In other action taken at PENGASSAN’s NEC meeting in January, the union condemned the non-existent security practices at Nigerian National Petroleum Corp.’s (NNPC) Okrika Jetty in Rivers State. On 19 December at the NNPC loading bay near its Port Harcourt refinery, dynamite used by people disguised as militants killed eight persons, including a policeman and a PENGASSAN member. The criminals were bunkering oil.

 PENGASSAN President Peter Esele

PENGASSAN said “porous surveillance” and lack of any “security network and intelligence operations at the loading and discharging facility leaves much to be desired. We are seriously grieved that a criminally minded group could gain easy access without proper challenge,” said the union.

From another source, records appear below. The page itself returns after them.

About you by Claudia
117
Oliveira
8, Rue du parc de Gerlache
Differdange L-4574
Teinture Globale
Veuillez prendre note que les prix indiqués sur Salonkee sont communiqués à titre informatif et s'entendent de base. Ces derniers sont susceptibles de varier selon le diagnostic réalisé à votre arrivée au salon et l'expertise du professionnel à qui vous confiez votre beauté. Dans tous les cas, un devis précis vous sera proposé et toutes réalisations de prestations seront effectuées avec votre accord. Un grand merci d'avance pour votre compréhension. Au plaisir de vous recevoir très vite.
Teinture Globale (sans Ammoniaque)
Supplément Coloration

Meanwhile, PENGASSAN President Peter Esele has called on the Nigerian National Assembly to pass tougher laws against unfair labour practices committed by oil and gas companies. In an interview with a Nigerian newspaper, Esele said punitive measures must be imposed on companies engaged in contract staffing, casualisation, and violation of expatriate quotas.

“We are sounding a note of warning for companies to desist from it, or risk being sanctioned by a committee that would be empowered by appropriate laws to checkmate violators,” he told This Day publication. Esele last month was named by President Umaru Musa Yar’Adua to sit on the seven-member government board of the Nigeria Extractive Industries Transparency Initiative, a panel mandated through a 2007 law.